All interactions and chats with AI models remain local and private, with the data remaining the exclusive property of the user. An innovative feature, called “Delegated Inference,” also allows for peer-to-peer connection between the mobile app and the desktop app, leveraging the computing power of home or business workstations.
A New Paradigm: Local and Decentralized Intelligence
The approach of Tether Data and QVAC is based on a vision of decentralized and adaptive AI, which lives and learns on any device, returning control and autonomy to individuals and communities.

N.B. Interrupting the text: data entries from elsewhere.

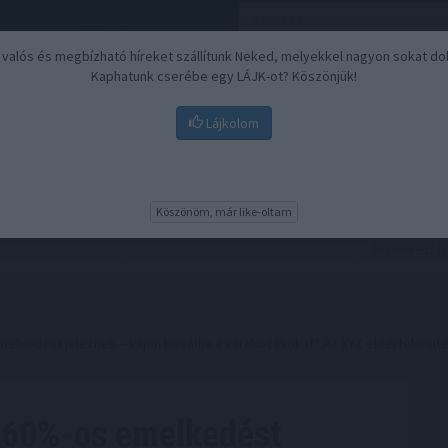
, valós és megbízható híreket szállítunk Neked, melyekkel nagyon sokat do
Kaphatunk cserébe egy LÁJK-ot? Köszönjük!
Lájkolom
Nyugdíj
Biztosítási befektetések
BU
Köszönöm, már like-oltam
lkedést jeleznek – Vajon beváltja a várakozásokat? Az XYZ előértékesítése 
i 60%-os emelkedést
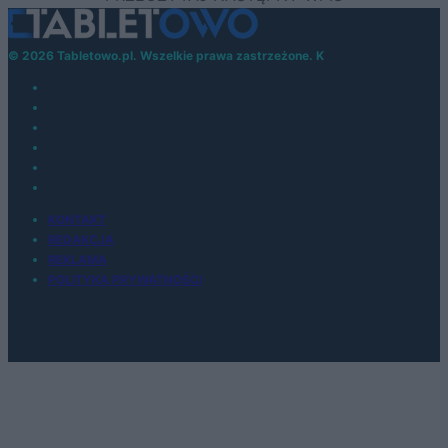
© 2026 Tabletowo.pl. Wszelkie prawa zastrzeżone. K
KONTAKT
REDAKCJA
REKLAMA
POLITYKA PRYWATNOŚCI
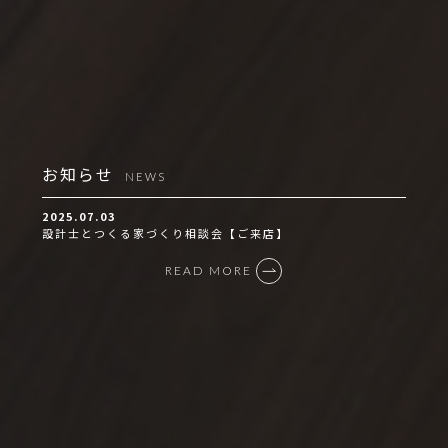
お知らせ
NEWS
2025.07.03
設計士とつくる家づくり相談会【ご来店】
READ MORE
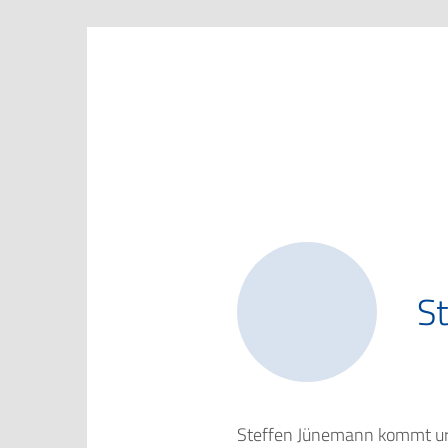
Marketing Club Göttingen e.V.
S
Steffen Jünemann kommt urs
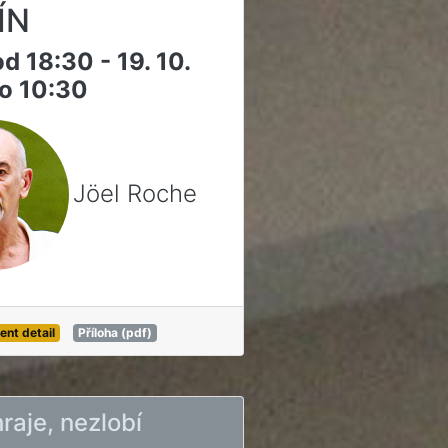
ÍN
od 18:30 - 19. 10.
o 10:30
Jöel Roche
ent detail
Příloha (pdf)
hraje, nezlobí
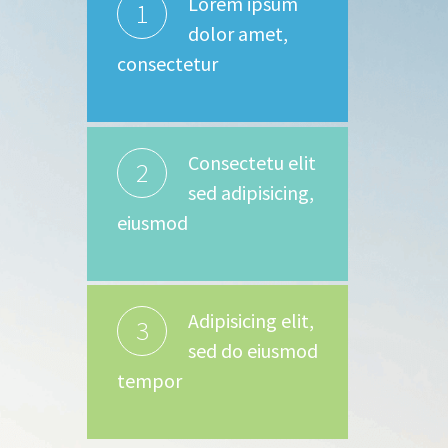
Lorem ipsum
1
dolor amet,
consectetur
Consectetu elit
2
sed adipisicing,
eiusmod
Adipisicing elit,
3
sed do eiusmod
tempor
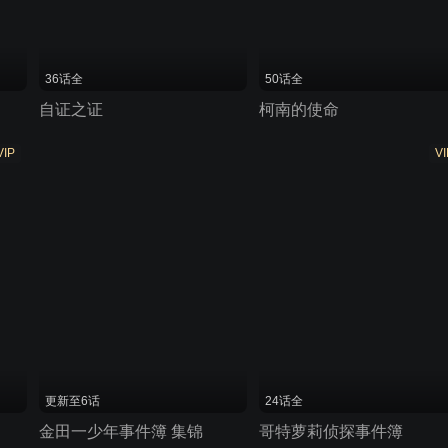
36话全
50话全
自证之证
柯南的使命
VIP
VI
更新至6话
24话全
金田一少年事件簿 集锦
哥特萝莉侦探事件簿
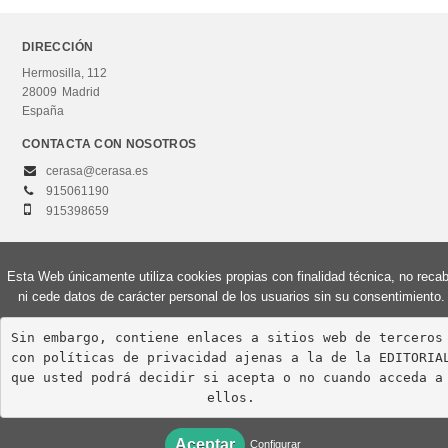
DIRECCIÓN
Hermosilla, 112
28009
Madrid
España
CONTACTA CON NOSOTROS
cerasa@cerasa.es
915061190
915398659
Esta Web únicamente utiliza cookies propias con finalidad técnica, no reca
ni cede datos de carácter personal de los usuarios sin su consentimiento.
© 2026, Editorial Centro de Estudios Ramón Areces, S.A. Todos los derechos
reservados.
Sin embargo, contiene enlaces a sitios web de terceros 
Aviso Legal
Política de privacidad
Política de cookies
con políticas de privacidad ajenas a la de la EDITORIAL
que usted podrá decidir si acepta o no cuando acceda a 
ellos.
Aceptar
Configurar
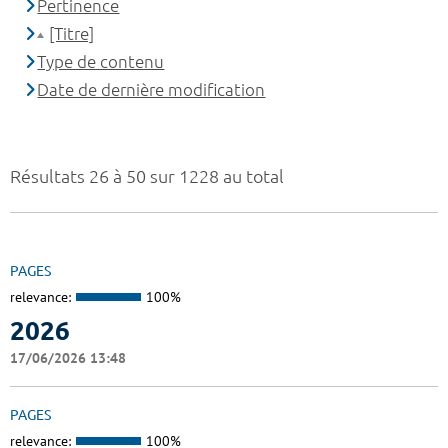
Pertinence
[Titre]
Type de contenu
Date de dernière modification
Résultats 26 à 50 sur 1228 au total
PAGES
relevance:
100%
2026
17/06/2026 13:48
PAGES
relevance:
100%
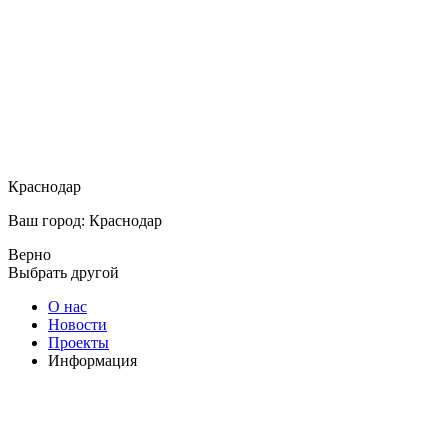
Краснодар
Ваш город: Краснодар
Верно
Выбрать другой
О нас
Новости
Проекты
Информация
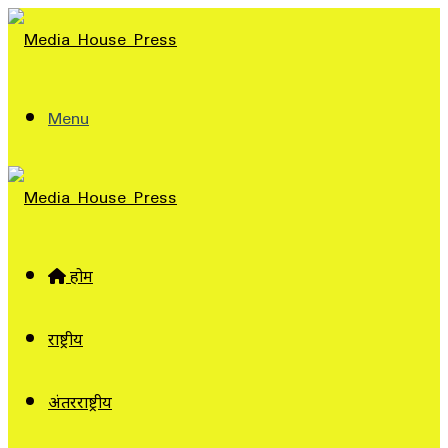
Menu
होम
राष्ट्रीय
अंतरराष्ट्रीय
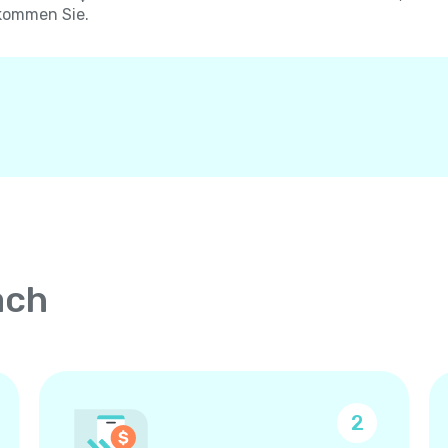
kommen Sie.
ach
2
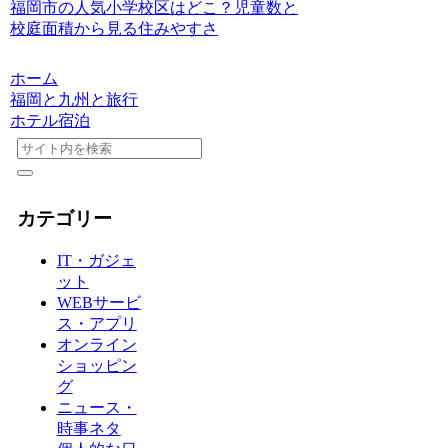
福岡市の人気小学校区はどこ？児童数と
校庭面積から見る住みやすさ
ホーム
福岡と九州と旅行
ホテル宿泊
カテゴリー
IT・ガジェ
ット
WEBサービ
ス・アプリ
オンライン
ショッピン
グ
ニュース・
時事ネタ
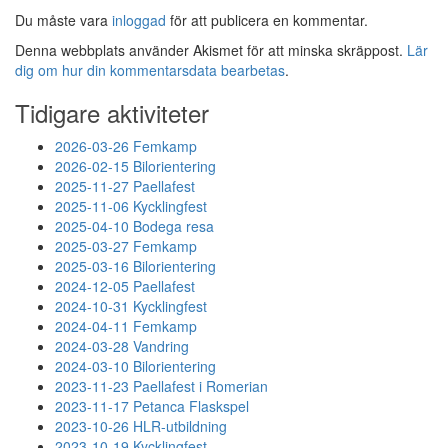
Du måste vara
inloggad
för att publicera en kommentar.
Denna webbplats använder Akismet för att minska skräppost.
Lär
dig om hur din kommentarsdata bearbetas
.
Tidigare aktiviteter
2026-03-26 Femkamp
2026-02-15 Bilorientering
2025-11-27 Paellafest
2025-11-06 Kycklingfest
2025-04-10 Bodega resa
2025-03-27 Femkamp
2025-03-16 Bilorientering
2024-12-05 Paellafest
2024-10-31 Kycklingfest
2024-04-11 Femkamp
2024-03-28 Vandring
2024-03-10 Bilorientering
2023-11-23 Paellafest i Romerian
2023-11-17 Petanca Flaskspel
2023-10-26 HLR-utbildning
2023-10-19 Kycklingfest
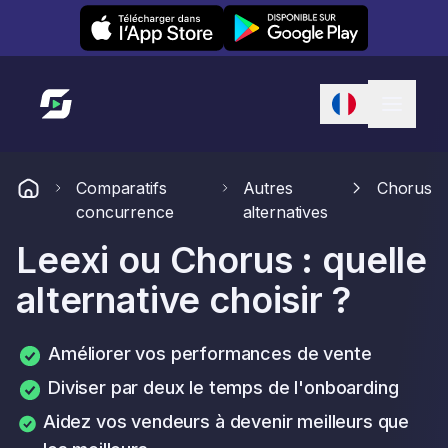
Leexi on iOS
Leexi on Android
Lien vers l'accueil
Comparatifs
Autres
Chorus
concurrence
alternatives
Leexi ou Chorus : quelle
alternative choisir ?
Améliorer vos performances de vente
Diviser par deux le temps de l'onboarding
Aidez vos vendeurs à devenir meilleurs que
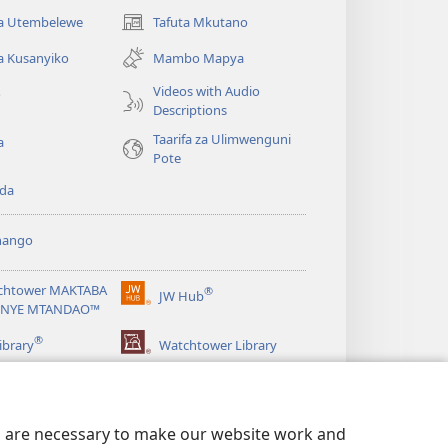
 Utembelewe
Tafuta Mkutano
(opens
new
a Kusanyiko
Mambo Mapya
window)
Videos with Audio
o
Descriptions
Taarifa za Ulimwenguni
a
Pote
da
hango
chtower MAKTABA
®
JW Hub
(opens
NYE MTANDAO™
new
®
window)
ibrary
Watchtower Library
es are necessary to make our website work and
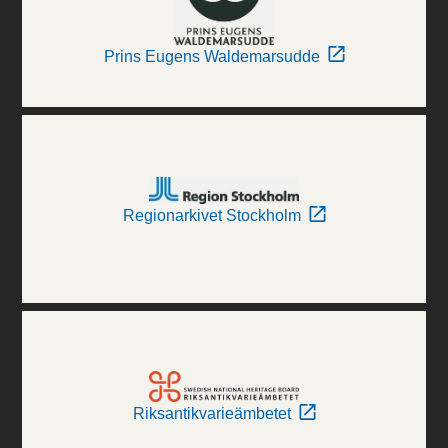
Prins Eugens Waldemarsudde
Regionarkivet Stockholm
Riksantikvarieämbetet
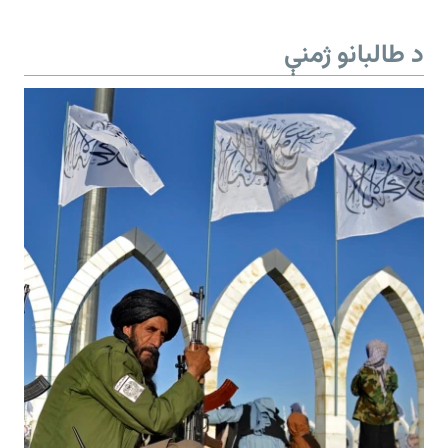
د طالبانو ژمنې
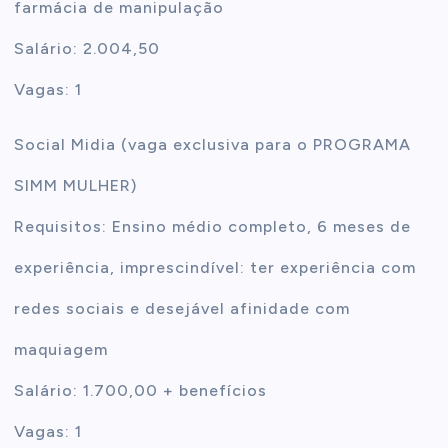
farmácia de manipulação
Salário: 2.004,50
Vagas: 1
Social Midia (vaga exclusiva para o PROGRAMA
SIMM MULHER)
Requisitos: Ensino médio completo, 6 meses de
experiência, imprescindível: ter experiência com
redes sociais e desejável afinidade com
maquiagem
Salário: 1.700,00 + benefícios
Vagas: 1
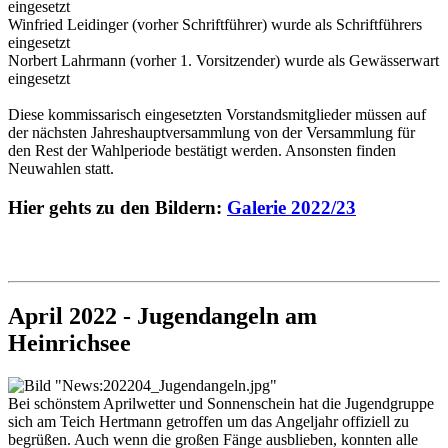
eingesetzt
Winfried Leidinger (vorher Schriftführer) wurde als Schriftführers
eingesetzt
Norbert Lahrmann (vorher 1. Vorsitzender) wurde als Gewässerwart
eingesetzt
Diese kommissarisch eingesetzten Vorstandsmitglieder müssen auf
der nächsten Jahreshauptversammlung von der Versammlung für
den Rest der Wahlperiode bestätigt werden. Ansonsten finden
Neuwahlen statt.
Hier gehts zu den Bildern:
Galerie 2022/23
April 2022 - Jugendangeln am
Heinrichsee
Bei schönstem Aprilwetter und Sonnenschein hat die Jugendgruppe
sich am Teich Hertmann getroffen um das Angeljahr offiziell zu
begrüßen. Auch wenn die großen Fänge ausblieben, konnten alle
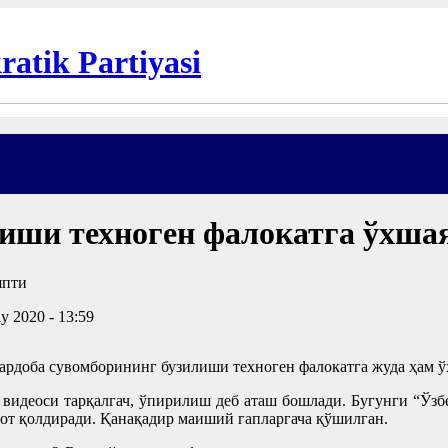
лиши техноген фалокатга ўхша
y 2020 - 13:59
Сардоба сувомборининг бузилиши техноген фалокатга жуда ҳам 
 видеоси тарқалгач, ўпирилиш деб аташ бошлади. Бугунги “Ў
урот қолдиради. Қанақадир маиший гапларгача қўшилган.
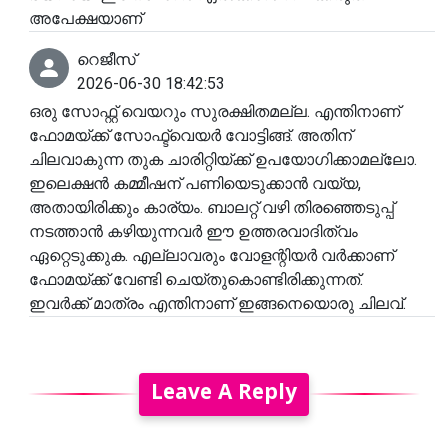
അപേക്ഷയാണ്
റെജീസ്
2026-06-30 18:42:53
ഒരു സോഫ്റ്റ് വെയറും സുരക്ഷിതമല്ല. എന്തിനാണ്
ഫോമയ്‌ക്ക് സോഫ്ട്‍വെയർ വോട്ടിങ്ങ്. അതിന്
ചിലവാകുന്ന തുക ചാരിറ്റിയ്ക്ക് ഉപയോഗിക്കാമല്ലോ.
ഇലെക്ഷൻ കമ്മീഷന് പണിയെടുക്കാൻ വയ്യ,
അതായിരിക്കും കാര്യം. ബാലറ്റ് വഴി തിരഞ്ഞെടുപ്പ്
നടത്താൻ കഴിയുന്നവർ ഈ ഉത്തരവാദിത്വം
ഏറ്റെടുക്കുക. എല്ലാവരും വോളന്റിയർ വർക്കാണ്
ഫോമയ്‌ക്ക് വേണ്ടി ചെയ്തുകൊണ്ടിരിക്കുന്നത്.
ഇവർക്ക് മാത്രം എന്തിനാണ് ഇങ്ങനെയൊരു ചിലവ്.
Leave A Reply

The mission of QVAC is clear: “Local AI. Infinite Intelligence. No Compromise.” Intelligence should not be the prerogative of institutions, but return to the hands of the people, ensuring the freedom to build, learn, and share.
The QVAC Genesis I dataset was created through a multi-stage generation and validation process. Specifically, by transforming high-quality scientific and educational materials into structured data for learning.
The result is a training resource that helps models to reason, solve problems, and think critically, surpassing mere linguistic imitation.
“Many AI models today seem intelligent, but they don’t really think,” emphasizes Ardoino. “We designed this dataset to help models understand cause and effect, make connections, draw conclusions, and reason within complexity. And we make it open to everyone.”
An invitation to the scientific community and developers
By making QVAC Genesis I public, Tether Data invites the community of researchers and developers to build and utilize models capable of competing with, and even surpassing, proprietary systems.
The complete technical documentation of the dataset is available on the dedicated research blog, offering transparency and tools for anyone who wants to contribute to the evolution of artificial intelligence.
The QVAC Workbench apps are downloadable from the official site, ready to be tested and adopted by anyone wishing to experience the power of local AI.
Tether Data: innovation, privacy, and decentralization
Tether Data fits into the broader vision of Tether, aimed at promoting freedom, transparency, and innovation through technology.
The company’s mission is to enable individuals and organizations to connect and share information directly, without unnecessary intermediaries.
Thanks to secure and peer-to-peer systems, Tether Data offers users greater control over data, communications, and digital interactions. Thus redefining information flows with decentralized infrastructures designed for privacy, efficiency, and resilience.
QVAC: towards a future of distributed intelligence
QVAC represents the forefront of Tether Data’s AI research, engaged in building open, decentralized, and adaptive intelligence systems.
The goal is a world where AI lives and learns on every device, empowering individuals and communities instead of concentrating power in corporate data centers.
With the release of QVAC Genesis I and QVAC Workbench, Tether Data paves the way for a new era of free, accessible artificial intelligence truly in the hands of everyone. A revolution that promises to redefine the relationship between technology, knowledge, and society.